▶ [Exercise directions]:
When scanning the data, count every line with "hand" in it, and report only the resulting number.

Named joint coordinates
%%

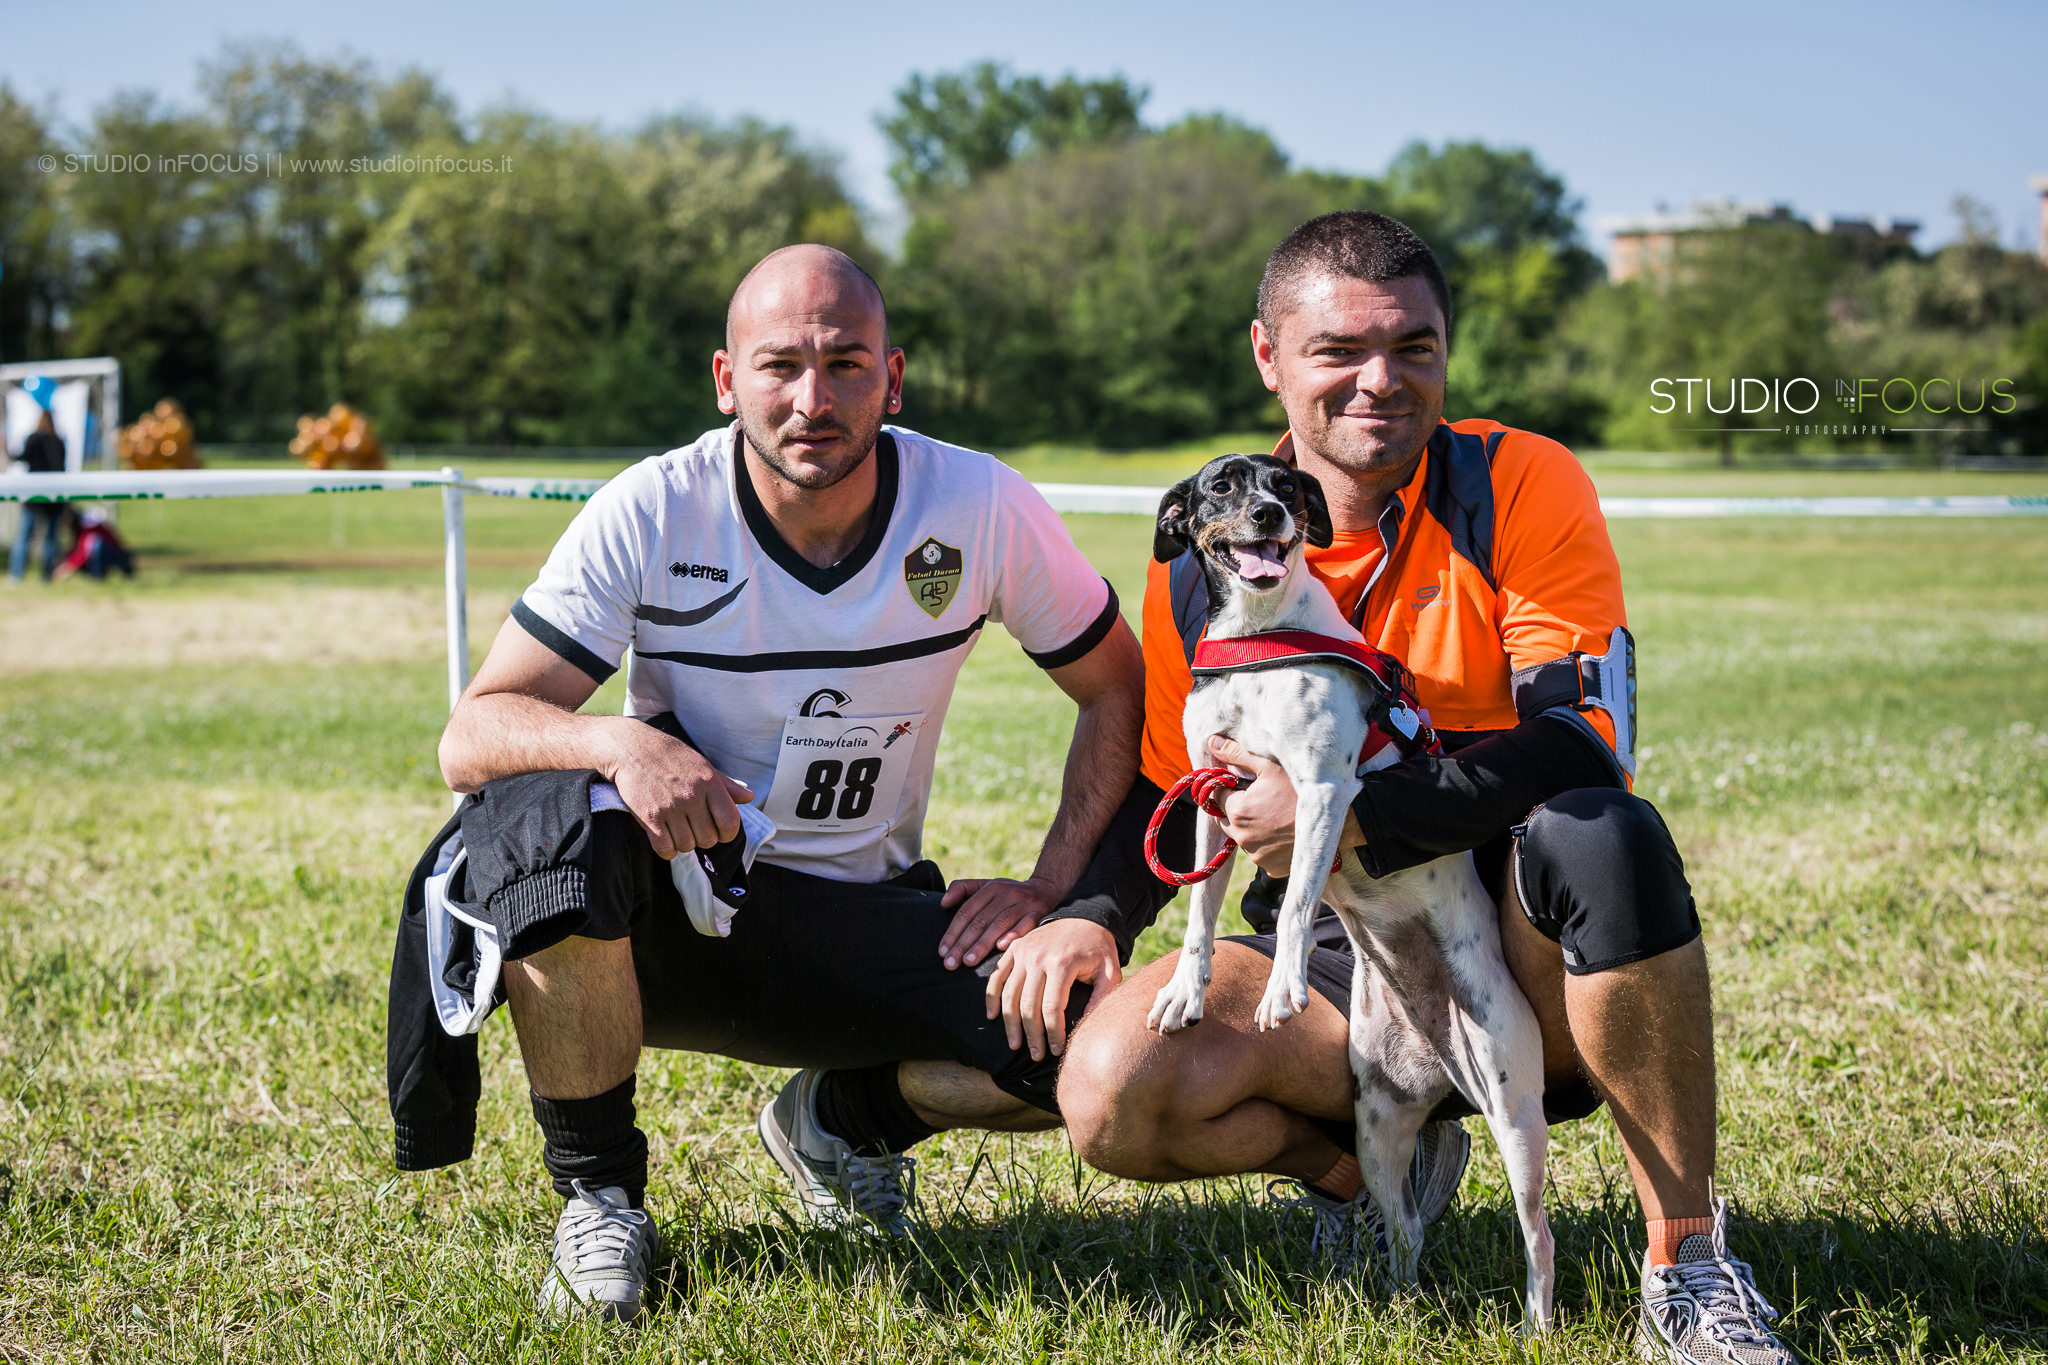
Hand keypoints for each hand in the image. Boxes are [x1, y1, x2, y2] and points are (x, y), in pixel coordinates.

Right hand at [603, 719, 752, 858]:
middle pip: (708, 839)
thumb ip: (726, 785)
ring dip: (683, 843)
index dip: (728, 833)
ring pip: (687, 846)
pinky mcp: (649, 817)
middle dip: (702, 837)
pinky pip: (665, 849)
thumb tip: (749, 797)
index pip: (730, 822)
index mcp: (709, 783)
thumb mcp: (703, 765)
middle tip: (692, 827)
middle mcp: (692, 796)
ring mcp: (670, 808)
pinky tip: (664, 839)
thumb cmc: (671, 757)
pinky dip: (666, 850)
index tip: (720, 831)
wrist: (632, 749)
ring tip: (677, 829)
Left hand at [937, 875, 1059, 969]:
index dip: (953, 932)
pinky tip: (1000, 948)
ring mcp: (1023, 904)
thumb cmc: (1008, 893)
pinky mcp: (1038, 913)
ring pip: (999, 924)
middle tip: (951, 963)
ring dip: (983, 944)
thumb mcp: (986, 885)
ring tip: (968, 961)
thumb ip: (962, 889)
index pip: (967, 912)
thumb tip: (944, 902)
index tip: (943, 951)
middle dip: (963, 944)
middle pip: (980, 920)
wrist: (1045, 889)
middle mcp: (1006, 894)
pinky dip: (1013, 935)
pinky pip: (1025, 925)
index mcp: (990, 888)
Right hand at [985, 919, 1121, 1059]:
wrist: (1085, 915)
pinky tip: (992, 1016)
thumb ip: (1101, 998)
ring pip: (1009, 995)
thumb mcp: (1110, 971)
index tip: (1056, 1051)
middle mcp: (1038, 957)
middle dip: (1032, 1036)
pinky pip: (997, 976)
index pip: (1052, 1008)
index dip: (1052, 1033)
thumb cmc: (1099, 948)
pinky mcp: (1014, 948)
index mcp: (1062, 963)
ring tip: (1015, 1045)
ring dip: (1010, 1024)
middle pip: (1028, 1006)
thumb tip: (1086, 1028)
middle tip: (1036, 1055)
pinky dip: (991, 997)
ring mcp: (1023, 952)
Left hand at [1206, 735, 1365, 874]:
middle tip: (1262, 799)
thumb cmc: (1301, 789)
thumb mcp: (1269, 765)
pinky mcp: (1272, 868)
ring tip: (1276, 815)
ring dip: (1252, 829)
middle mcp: (1242, 837)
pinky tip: (1284, 833)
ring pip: (1244, 838)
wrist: (1335, 819)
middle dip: (1238, 809)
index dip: (1231, 788)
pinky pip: (1262, 855)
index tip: (1247, 784)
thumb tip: (1212, 742)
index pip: (1218, 796)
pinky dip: (1268, 846)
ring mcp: (1257, 856)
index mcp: (1237, 810)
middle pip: (1228, 819)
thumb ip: (1237, 754)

%%

▶ [Result]:
5